Rick Barot's most recent book of poems is Moving the Bones, published by Milkweed Editions in 2024.  His previous collection, The Galleons, was longlisted for the National Book Award.  His work has appeared in numerous publications, including PoetryThe New RepublicThe Adroit Journal, and The New Yorker.  He has received fellowships from the Guggenheim Foundation, the National Endowment for the Arts, and Stanford University.  He lives in Tacoma, Washington and directs The Rainier Writing Workshop, the low-residency MFA program in creative writing at Pacific Lutheran University. 

About The End of Childhood:

A tender and provocative collection of poems interrogating the troubles and wonders of both childhood and parenthood against the backdrop of global violence.

From accomplished poet Wayne Miller comes a collection examining how an individual’s story both hues to and defies larger socio-political narratives and the sweep of history. A cubist making World War I camouflage, a forlorn panel on the ethics of violence in literature, an obsessive litany of “late capitalist” activities, a military drone pilot driving home after work—here, the awkward, the sweet, and the disturbing often merge.

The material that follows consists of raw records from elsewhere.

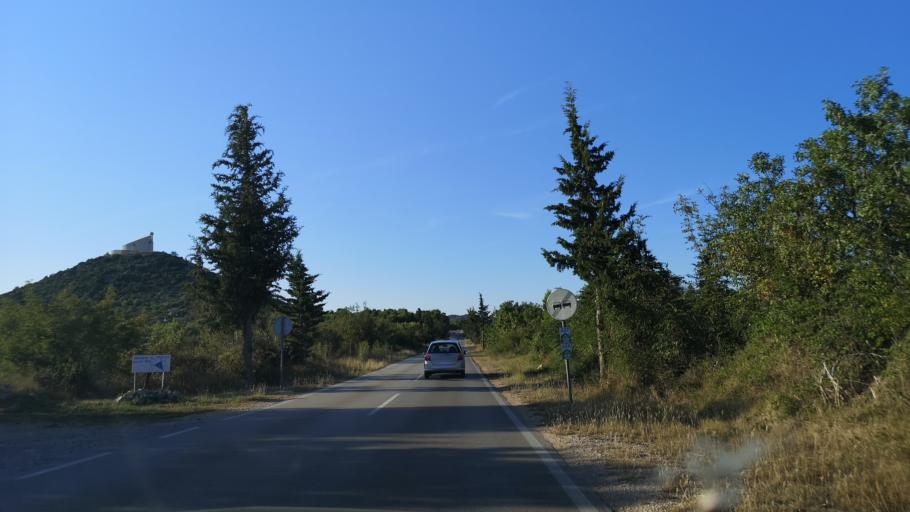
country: HR
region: Sibensko-Kniniska
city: Vodice
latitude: 43.7809
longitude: 15.7733
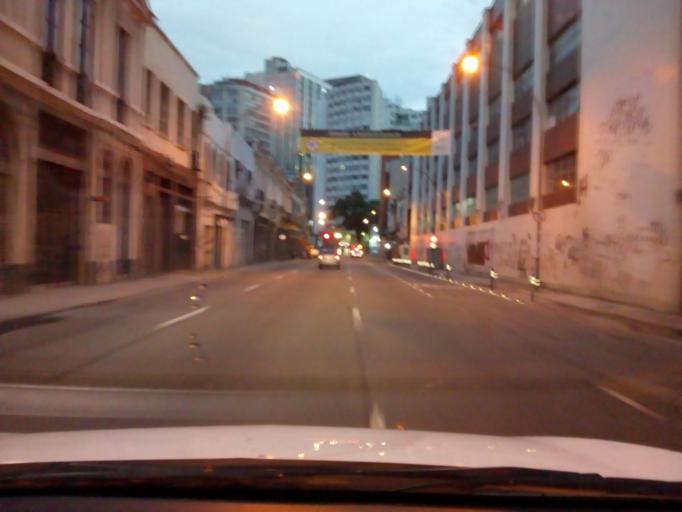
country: BR
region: Rio de Janeiro
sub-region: Rio De Janeiro
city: Rio de Janeiro
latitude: -22.9009
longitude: -43.1861
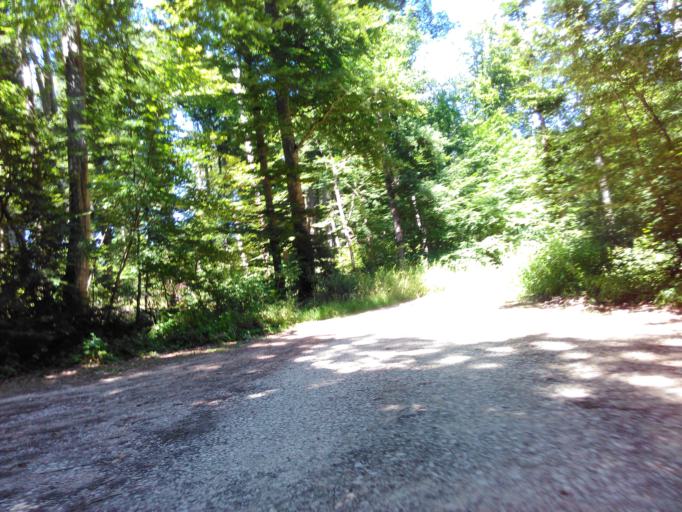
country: LU
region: Luxembourg
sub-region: Canton d'Esch-sur-Alzette
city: Leudelange
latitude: 49.5425
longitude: 6.0736
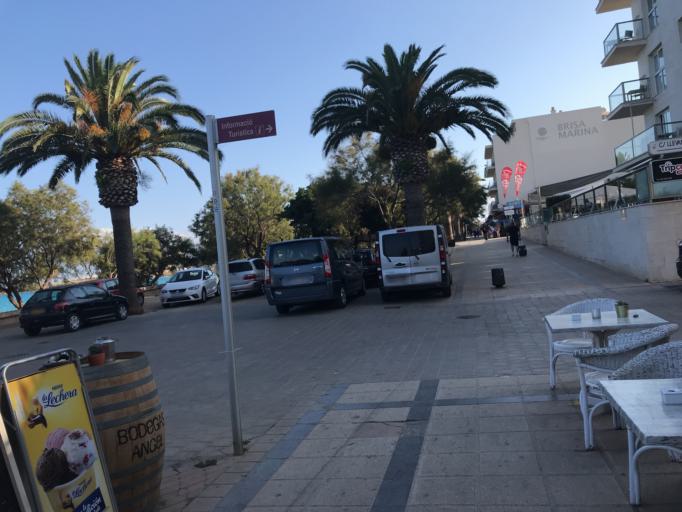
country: ES
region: Balearic Islands
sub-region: Illes Balears
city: Son Servera
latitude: 39.5690
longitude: 3.3741
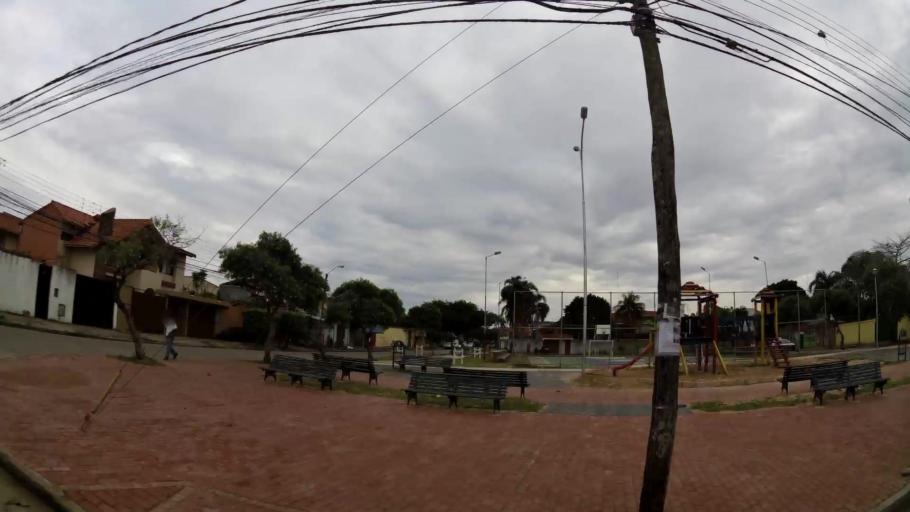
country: BO
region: Santa Cruz
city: Santa Cruz de la Sierra
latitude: -17.7677
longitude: -63.1611
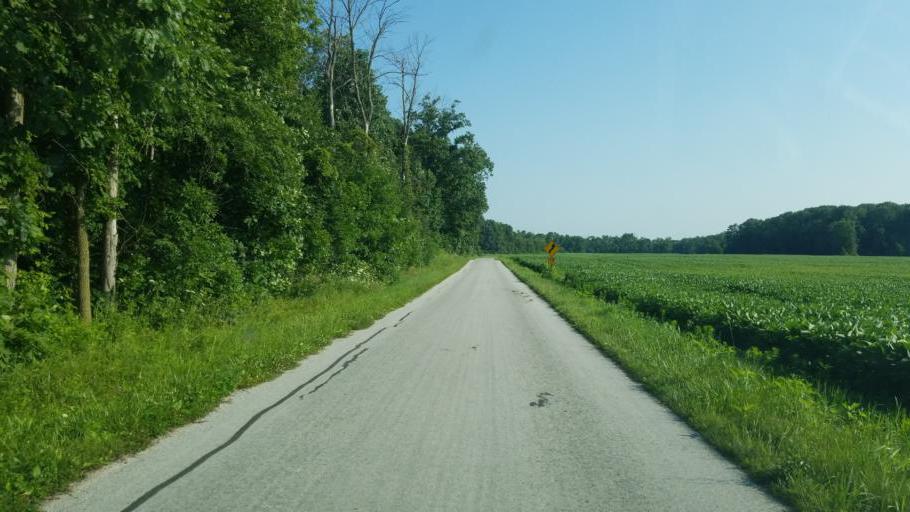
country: US
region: Ohio
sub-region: Hardin County
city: Kenton
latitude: 40.6011
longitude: -83.5424
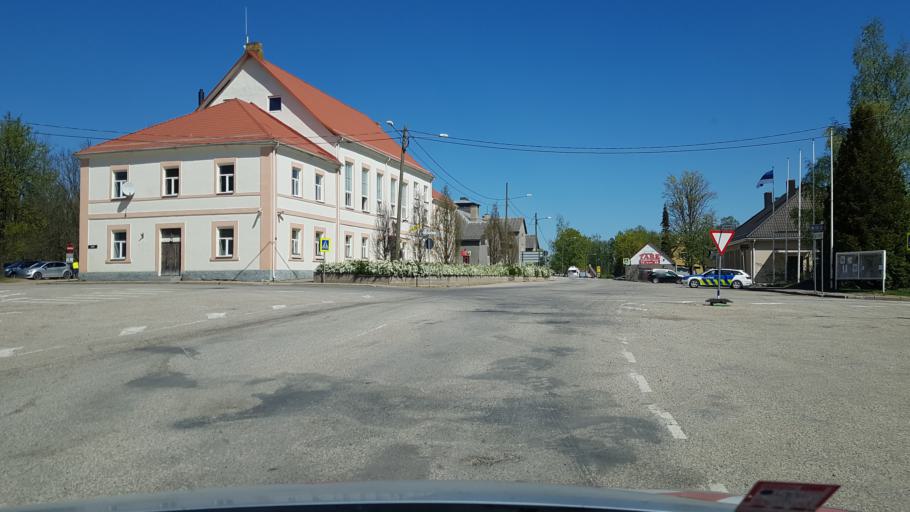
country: EE
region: Vorumaa
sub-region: Antsla vald
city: Vana-Antsla
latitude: 57.8289
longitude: 26.5279
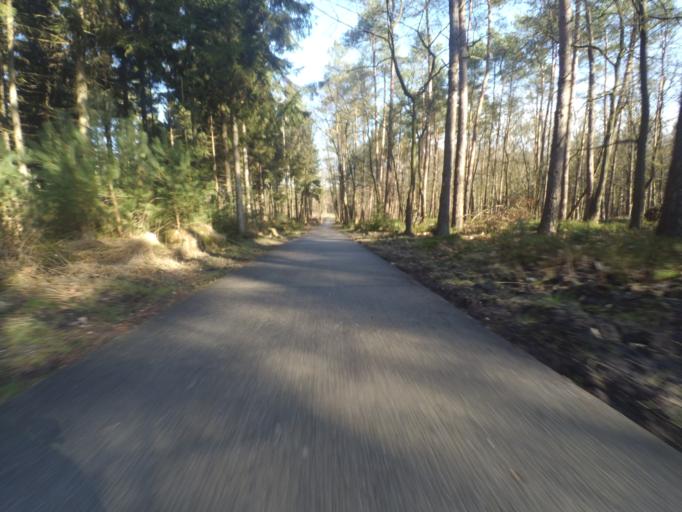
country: NL
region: Gelderland
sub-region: Gemeente Apeldoorn
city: Beekbergen
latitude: 52.1828
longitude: 5.8828
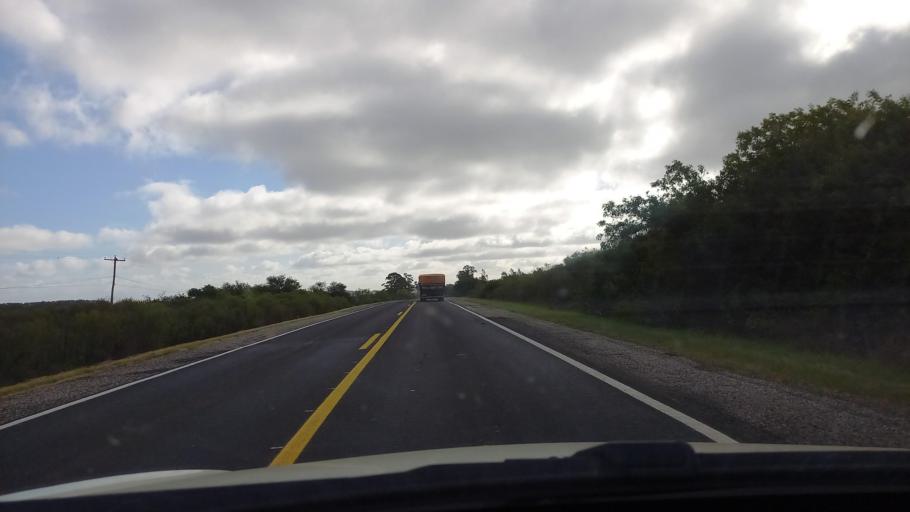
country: BR
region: Rio Grande do Sul
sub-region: Dom Pedrito
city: Dom Pedrito
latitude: -30.8995
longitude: -54.8385
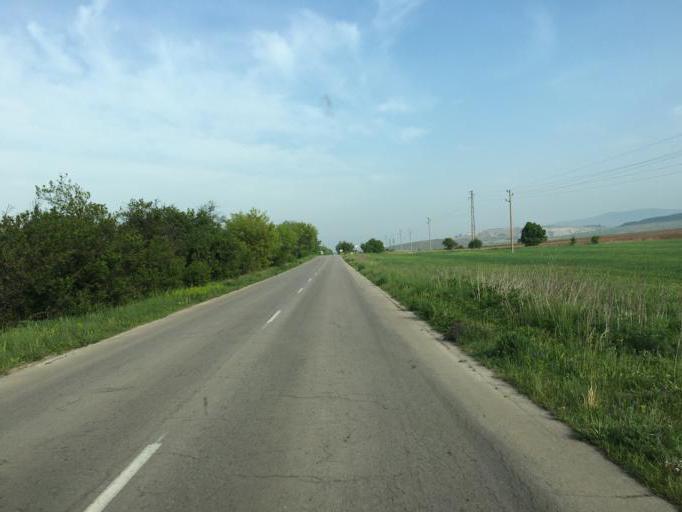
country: BG
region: Pernik
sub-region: Obshtina Radomir
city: Radomir
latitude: 42.4868
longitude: 23.0501
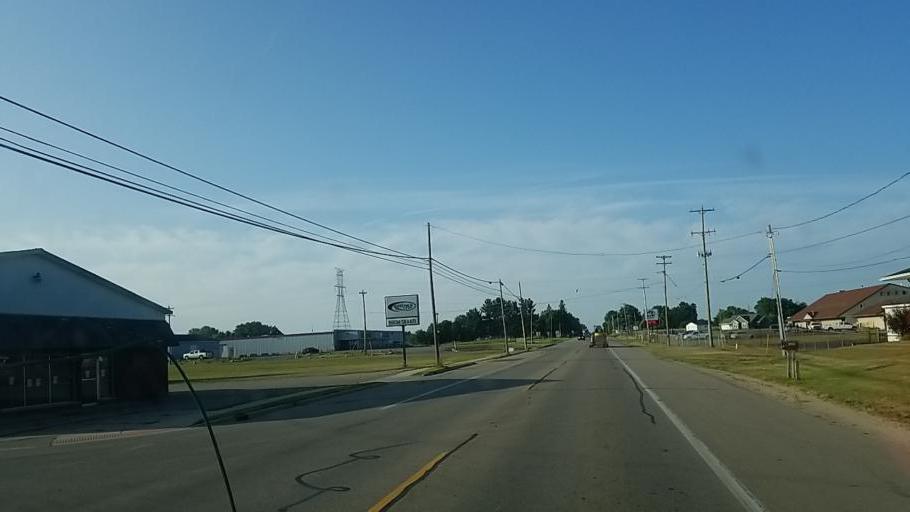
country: US
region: Michigan
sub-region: Montcalm County
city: Stanton
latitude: 43.2073
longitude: -85.0737
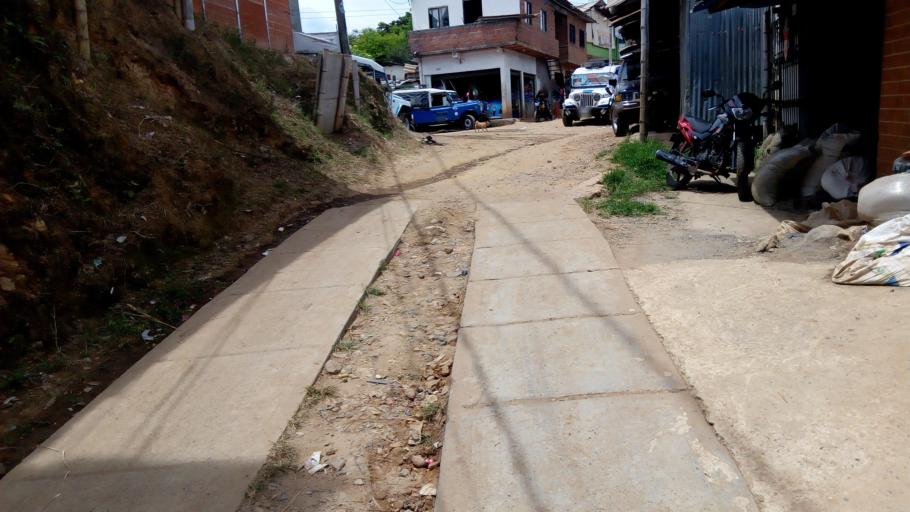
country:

And underlying it all is Miller’s own domestic life with two children, who highlight the hopeful and ingenious aspects of childhood, which is “not // as I had thought / the thicket of light back at the entrance // but the wind still blowing / invisibly toward me / through it.”

The End of Childhood, Miller’s sixth collection of poems, is his most intimate, juxtaposing his own fraught youth with that of his children amid insurrection and pandemic, vacation and vocation, art and war. This piercing book spares nothing as it searches for a measure of personal benevolence and truth in today’s turbulent, brutalizing world—which it confronts through a singularly candid and lyrical voice.

About Wayne Miller:

Wayne Miller is the author of six poetry collections: The End of Childhood (2025), We the Jury (2021), Post- (2016), The City, Our City (2011), The Book of Props (2009), and Only the Senses Sleep (2006). His awards include the UNT Rilke Prize, two Colorado Book Awards, a Pushcart Prize, an NEA Translation Fellowship, six awards from the Poetry Society of America, the Bess Hokin Prize from Poetry, and a Fulbright Distinguished Scholarship to the Seamus Heaney Centre in Northern Ireland. He has co-translated two books from Albanian into English—most recently Moikom Zeqo’s Zodiac (2015), shortlisted for the PEN Center USA Award in Translation—and has co-edited three books, most recently Literary Publishing in the Twenty-First Century (2016). He lives in Denver, where he co-directs the Unsung Masters Series, teaches at the University of Colorado Denver, and edits Copper Nickel.